[Excerpted text]

****************

Once you pluck up the courage, how you make the first move depends on your style. It could be a sexy text, subtle flirting, or straight-up asking him out. The key is to be confident and genuine. Seize the moment.

Table of Contents

How to Make a Move on a Guy

1. Make eye contact

Ah, the eyes — the windows to the soul. Although, if your plan is to shoot your shot, maybe looking deep into his soul isn’t a good place to start. I dunno, seems a bit intense. 

For some reason, though, eye contact works. In a reaction known as “autonomic arousal,” people’s brains are stimulated when they know they are the object of someone’s attention. This effect is even stronger when one party is aware “of being the target of another individual’s attention.”[1]

That makes it a good way to make the first move, just to let someone know — subtly — that you’re into them. If you want to approach someone but you’re too nervous, meet their eyes and hold their gaze for a long second. If you’re feeling bold, maybe even give them a little smile or a nod.  

2. Flirt your socks off

If you have your eye on a man and want to move in, overt flirting might let him know you’re into him. Some people are oblivious to flirtation, so you might need to lay it on a bit thick if the subtle approach isn’t working. 

You can flirt through text, on a call, or in person. Playful teasing and compliments will make him feel good and let him know that you find him attractive. 

Just keep in mind, how you flirt should reflect your goal. A study published in the journal Evolutionary Psychology found that “flirtation tactics that included cues to sexual availability such as displaying the body, dressing sexy, and sexualized physical contact were judged as more effective when they are employed by women in a short-term mating context.”[2

Meaning you’re not looking for something long-term, you’re just looking for some “horizontal refreshment,” as they would say in the 1800s. So, if that’s not all you’re looking for, don’t make him think it is.

****************

[Data supplied]
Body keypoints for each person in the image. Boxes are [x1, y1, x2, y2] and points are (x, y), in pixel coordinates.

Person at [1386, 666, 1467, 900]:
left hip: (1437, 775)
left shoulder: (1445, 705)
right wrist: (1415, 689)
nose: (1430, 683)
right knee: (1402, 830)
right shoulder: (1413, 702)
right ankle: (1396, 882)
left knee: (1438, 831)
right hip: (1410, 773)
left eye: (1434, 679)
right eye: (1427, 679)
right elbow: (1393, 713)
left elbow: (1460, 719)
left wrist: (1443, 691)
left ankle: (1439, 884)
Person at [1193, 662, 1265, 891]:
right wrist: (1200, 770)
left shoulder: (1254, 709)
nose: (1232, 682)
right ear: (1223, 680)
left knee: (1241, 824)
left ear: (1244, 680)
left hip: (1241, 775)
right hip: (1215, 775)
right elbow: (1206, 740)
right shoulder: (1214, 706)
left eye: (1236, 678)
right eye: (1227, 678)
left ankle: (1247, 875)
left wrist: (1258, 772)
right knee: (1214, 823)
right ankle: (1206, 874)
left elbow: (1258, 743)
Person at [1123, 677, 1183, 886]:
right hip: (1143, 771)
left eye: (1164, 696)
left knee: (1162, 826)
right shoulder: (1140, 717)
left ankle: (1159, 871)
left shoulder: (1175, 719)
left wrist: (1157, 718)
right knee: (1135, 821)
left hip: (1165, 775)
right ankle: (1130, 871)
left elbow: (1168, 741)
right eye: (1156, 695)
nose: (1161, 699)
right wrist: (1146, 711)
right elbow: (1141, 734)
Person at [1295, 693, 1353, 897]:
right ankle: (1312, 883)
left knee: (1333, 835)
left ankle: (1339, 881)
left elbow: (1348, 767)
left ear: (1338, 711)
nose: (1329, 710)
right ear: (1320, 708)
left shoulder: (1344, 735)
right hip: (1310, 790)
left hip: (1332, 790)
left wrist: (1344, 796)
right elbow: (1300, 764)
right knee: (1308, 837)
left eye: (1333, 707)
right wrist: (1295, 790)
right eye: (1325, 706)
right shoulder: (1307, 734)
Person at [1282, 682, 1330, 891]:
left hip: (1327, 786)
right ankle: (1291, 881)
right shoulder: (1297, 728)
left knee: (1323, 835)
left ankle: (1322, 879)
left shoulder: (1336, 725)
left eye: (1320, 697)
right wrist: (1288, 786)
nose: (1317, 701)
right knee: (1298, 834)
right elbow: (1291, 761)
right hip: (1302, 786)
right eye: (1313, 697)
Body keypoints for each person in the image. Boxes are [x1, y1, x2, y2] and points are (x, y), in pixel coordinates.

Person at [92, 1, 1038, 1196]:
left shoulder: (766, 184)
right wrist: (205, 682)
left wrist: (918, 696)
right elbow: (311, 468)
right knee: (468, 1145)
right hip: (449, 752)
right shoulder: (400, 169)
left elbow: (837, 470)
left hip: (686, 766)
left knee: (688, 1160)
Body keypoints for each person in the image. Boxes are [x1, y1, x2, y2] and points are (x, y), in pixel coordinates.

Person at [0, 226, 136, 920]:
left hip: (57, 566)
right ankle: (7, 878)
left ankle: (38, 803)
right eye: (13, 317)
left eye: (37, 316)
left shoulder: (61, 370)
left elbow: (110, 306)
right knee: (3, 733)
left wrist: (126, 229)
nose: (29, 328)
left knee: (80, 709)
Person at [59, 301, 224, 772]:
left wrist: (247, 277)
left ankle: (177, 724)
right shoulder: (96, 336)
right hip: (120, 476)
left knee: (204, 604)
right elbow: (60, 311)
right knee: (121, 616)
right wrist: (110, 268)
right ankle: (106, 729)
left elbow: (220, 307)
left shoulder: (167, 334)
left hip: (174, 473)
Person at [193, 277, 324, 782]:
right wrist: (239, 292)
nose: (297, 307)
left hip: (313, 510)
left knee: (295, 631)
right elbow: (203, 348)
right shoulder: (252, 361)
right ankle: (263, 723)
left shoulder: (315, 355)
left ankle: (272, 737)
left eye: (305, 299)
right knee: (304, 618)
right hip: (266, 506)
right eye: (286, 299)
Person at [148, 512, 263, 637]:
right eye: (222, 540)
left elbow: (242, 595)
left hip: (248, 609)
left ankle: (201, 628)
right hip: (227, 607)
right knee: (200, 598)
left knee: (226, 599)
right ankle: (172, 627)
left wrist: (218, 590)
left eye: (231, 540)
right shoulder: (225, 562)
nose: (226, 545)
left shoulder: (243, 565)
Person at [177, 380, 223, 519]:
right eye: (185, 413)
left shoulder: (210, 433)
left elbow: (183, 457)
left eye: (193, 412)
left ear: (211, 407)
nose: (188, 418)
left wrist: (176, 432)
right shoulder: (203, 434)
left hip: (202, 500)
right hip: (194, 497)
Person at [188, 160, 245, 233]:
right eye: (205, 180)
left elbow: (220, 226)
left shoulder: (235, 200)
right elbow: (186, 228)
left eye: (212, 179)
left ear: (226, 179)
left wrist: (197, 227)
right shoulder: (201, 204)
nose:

****************

[List of tasks]
**A.** Translate this sentence from the text on making a move on a guy into Spanish: "You can flirt through text, on a call, or in person."
**B.** Carry on with the text on making a move on a guy, picking up after its final sentence.

[Answers by item number]
**A.** Puedes coquetear por mensaje de texto, en una llamada o en persona.

**B.**
3. Laugh at his jokes

I don’t mean you should laugh at his jokes whether they’re funny or not. If he’s not funny, do us all a favor and please don’t encourage him. But if he is funny and you want to laugh, then laugh. Don’t be shy about it. Make some jokes of your own, too. Hopefully, he’ll laugh back! 

Laughing together is an effective way for two people to interact, helping people feel more at ease with each other. Bored people are rarely amused. So, if you laugh with him, you demonstrate you’re enjoying his company.[3]

Laughter will also clue him in to the fact that you like him. According to researchers with Stanford University, people of all genders “convey intended flirtation by laughing more.”[4] In fact, in the study I mentioned above from Evolutionary Psychology, authors Kennair et al. found that “responding to humor through laughing or giggling was considered an equally effective flirtation tactic for both men and women.”

By laughing at his jokes, you’re not just humoring him, you’re conveying your interest — you’re making your move.

4. Use your body language

You want him to know you’re interested, so lean toward him when he speaks. Don’t fold your arms in front of your body, no matter how anxious you’re feeling. That can make you seem uninterested.

Instead, keep your body open and facing him to show that you are genuinely interested in him. Touch him when you laugh at his jokes or get excited about something he says. Also touch your own face, hair, or other visible body part to draw his attention to you. Look at his mouth when he talks, raise your eyebrows, lower and soften your voice ever so slightly.

Pay attention to his body language at the same time to see if he is mirroring you. If he is, it may mean he is attracted to you as well. You may naturally feel yourself mirroring his behavior. Licking your lips when he licks his. Laying your hands on the table next to his. Keep it up. Mirroring his body language is a great way to make your move. 

A study from the Journal of Personality and Social Psychology calls this the chameleon effect, which is when we mimic the actions of the person we are interacting with. This subconscious mirroring shows that we feel allied with the other person and can help us to bond.[5]

The study’s authors, Chartrand and Bargh, argue that “if an individual’s movements and postures are purposefully mirrored by an interaction partner, that individual should report that the interaction went more smoothly and that the partner was more likable compared with individuals whose movements were not mirrored.”

Your body is one of the most powerful tools at your disposal when you want to show someone you’re interested.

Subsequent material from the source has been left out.